[Pixel coordinate listings]
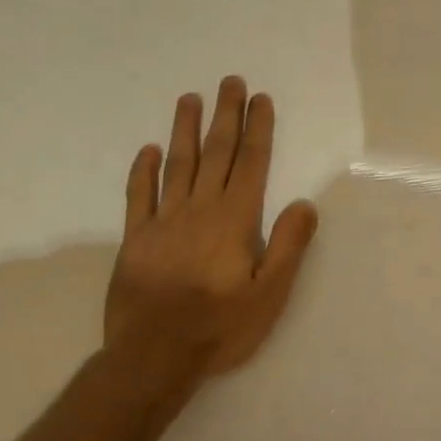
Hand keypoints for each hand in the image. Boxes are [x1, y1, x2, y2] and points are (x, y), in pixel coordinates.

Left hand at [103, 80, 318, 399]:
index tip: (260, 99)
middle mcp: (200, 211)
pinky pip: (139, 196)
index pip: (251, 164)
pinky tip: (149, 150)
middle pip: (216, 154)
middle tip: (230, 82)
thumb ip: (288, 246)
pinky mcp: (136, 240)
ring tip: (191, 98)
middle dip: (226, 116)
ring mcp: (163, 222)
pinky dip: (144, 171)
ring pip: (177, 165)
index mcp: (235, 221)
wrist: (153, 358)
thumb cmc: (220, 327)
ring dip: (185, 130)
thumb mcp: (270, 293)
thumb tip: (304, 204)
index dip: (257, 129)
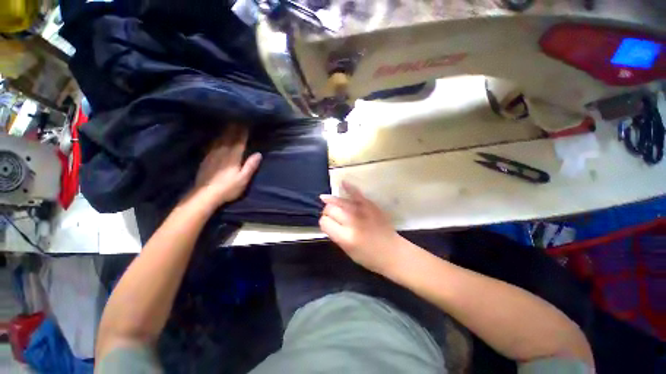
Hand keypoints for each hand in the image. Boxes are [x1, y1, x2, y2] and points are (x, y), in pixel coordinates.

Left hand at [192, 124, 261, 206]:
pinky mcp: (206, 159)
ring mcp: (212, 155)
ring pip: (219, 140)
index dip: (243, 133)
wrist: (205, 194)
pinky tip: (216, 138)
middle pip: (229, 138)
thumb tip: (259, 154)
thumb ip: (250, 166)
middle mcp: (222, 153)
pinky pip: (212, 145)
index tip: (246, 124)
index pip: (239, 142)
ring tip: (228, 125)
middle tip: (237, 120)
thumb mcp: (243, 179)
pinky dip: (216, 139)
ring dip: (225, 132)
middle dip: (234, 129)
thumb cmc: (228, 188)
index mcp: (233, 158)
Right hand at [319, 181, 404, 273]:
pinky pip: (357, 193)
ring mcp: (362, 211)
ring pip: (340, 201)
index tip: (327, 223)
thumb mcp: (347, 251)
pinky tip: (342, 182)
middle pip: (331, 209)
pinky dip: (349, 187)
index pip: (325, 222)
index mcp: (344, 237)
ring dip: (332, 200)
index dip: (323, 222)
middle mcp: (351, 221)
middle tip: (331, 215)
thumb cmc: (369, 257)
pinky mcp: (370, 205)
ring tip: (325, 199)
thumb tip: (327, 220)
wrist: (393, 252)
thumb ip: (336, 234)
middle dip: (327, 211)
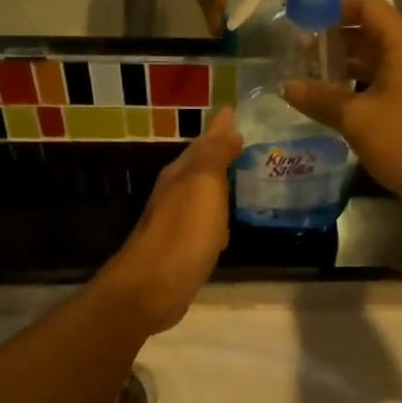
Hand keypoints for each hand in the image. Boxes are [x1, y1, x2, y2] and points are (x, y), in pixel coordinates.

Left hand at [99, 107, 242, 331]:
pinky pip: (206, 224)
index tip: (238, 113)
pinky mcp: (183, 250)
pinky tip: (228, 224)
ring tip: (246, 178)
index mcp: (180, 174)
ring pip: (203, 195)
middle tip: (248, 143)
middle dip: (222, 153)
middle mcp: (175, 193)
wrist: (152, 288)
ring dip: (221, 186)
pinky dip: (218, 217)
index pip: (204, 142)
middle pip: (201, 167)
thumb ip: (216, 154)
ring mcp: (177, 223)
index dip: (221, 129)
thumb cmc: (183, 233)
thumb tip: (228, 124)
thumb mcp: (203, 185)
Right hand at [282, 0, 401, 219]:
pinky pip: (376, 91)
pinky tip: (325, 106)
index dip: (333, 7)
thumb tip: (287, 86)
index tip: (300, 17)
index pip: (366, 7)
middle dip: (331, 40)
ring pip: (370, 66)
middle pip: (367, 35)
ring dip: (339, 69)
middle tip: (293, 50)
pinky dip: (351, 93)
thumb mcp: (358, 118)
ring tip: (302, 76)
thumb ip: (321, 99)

EXERCISE PROMPT: Exclude all images, then retype the records above without alteration.

ANSWER SECTION:
Hand keypoints for each hand in the image. Boxes are [x1, y1, x2, y2] and points are (x, y), in pixel coordinates.

Left hand at [103, 80, 318, 399]:
index tip: (260, 99)
middle mcp: (200, 211)
pinky pip: (139, 196)
index pip: (251, 164)
pinky tip: (149, 150)
middle pip: (216, 154)
middle tip: (230, 82)
thumb ip: (288, 246)
pinky mcp: (136, 240)
ring tip: (191, 98)
middle dip: (226, 116)
ring mcp: (163, 222)
pinky dip: (144, 171)
ring pip: (177, 165)
index mcp: (235, 221)
wrist: (153, 358)
thumb cmc: (220, 327)
ring dip: (185, 130)
thumb mcp: (270, 293)
thumb tip: (304, 204)
index dip: (257, 129)
Hand keypoints for each hand in the image. Boxes are [x1, y1, x2, y2] and points are (x, y), in pixel coordinates.

Left hand at [192, 124, 261, 206]:
pinky mcp: (206, 159)
ring mcp: (212, 155)
ring pip: (219, 140)
index dip: (243, 133)
wrist: (205, 194)
pinky tip: (216, 138)
middle pip: (229, 138)
thumb tip: (259, 154)
thumb ip: (250, 166)
middle mcp: (222, 153)
pinky pip: (212, 145)
index tip: (246, 124)
index pip: (239, 142)
ring tip: (228, 125)
middle tip: (237, 120)
thumb mcp: (243, 179)
pinky dip: (216, 139)
ring dip: (225, 132)
middle dip: (234, 129)
thumb cmc: (228, 188)
index mcp: (233, 158)
Right hand at [319, 181, 404, 273]:
pinky pip: (357, 193)
ring mcp: (362, 211)
ring pip: (340, 201)
index tip: (327, 223)
thumb mcp: (347, 251)
pinky tip: (342, 182)
middle pip: (331, 209)
pinky dip: (349, 187)
index pip: (325, 222)
index mcp: (344, 237)
ring dip: (332, 200)
index dip: (323, 222)
middle mcp: (351, 221)
middle tip: (331, 215)
thumb cmc: (369, 257)
pinky mcp: (370, 205)
ring tip: (325, 199)
thumb tip: (327, 220)
wrist: (393, 252)
thumb ip: (336, 234)
middle dip: (327, 211)
Hand keypoints for each hand in the image. Boxes are [x1, y1, x2, y2] and points are (x, y), in pixel coordinates.

Left hand at [99, 107, 242, 331]:
pinky pip: (206, 224)
index tip: (238, 113)
pinky mcp: (183, 250)
pinky tip: (228, 224)
ring tip: (246, 178)
index mcp: (180, 174)
ring pip: (203, 195)
middle tip: (248, 143)
middle dip: (222, 153)
middle mcp: (175, 193)
wrist: (152, 288)
ring dip: (221, 186)
pinky dip: (218, 217)
index pip: (204, 142)
middle pip: (201, 167)
thumb ip: (216, 154)
ring mcp: (177, 223)
index dip: (221, 129)
thumb cmc: (183, 233)
thumb tip: (228, 124)
thumb mcp: (203, 185)
Right hand at [282, 0, 401, 219]:
pinky pip: (376, 91)
pinky tip: (325, 106)
index dip: (333, 7)
thumb tip: (287, 86)
index tip: (300, 17)
index pip: (366, 7)
middle dip: (331, 40)
ring pip: (370, 66)
middle pip: (367, 35)
ring dip: (339, 69)
middle tip: (293, 50)
pinky dip: (351, 93)
thumb mcp: (358, 118)
ring tip: (302, 76)
thumb ip: (321, 99)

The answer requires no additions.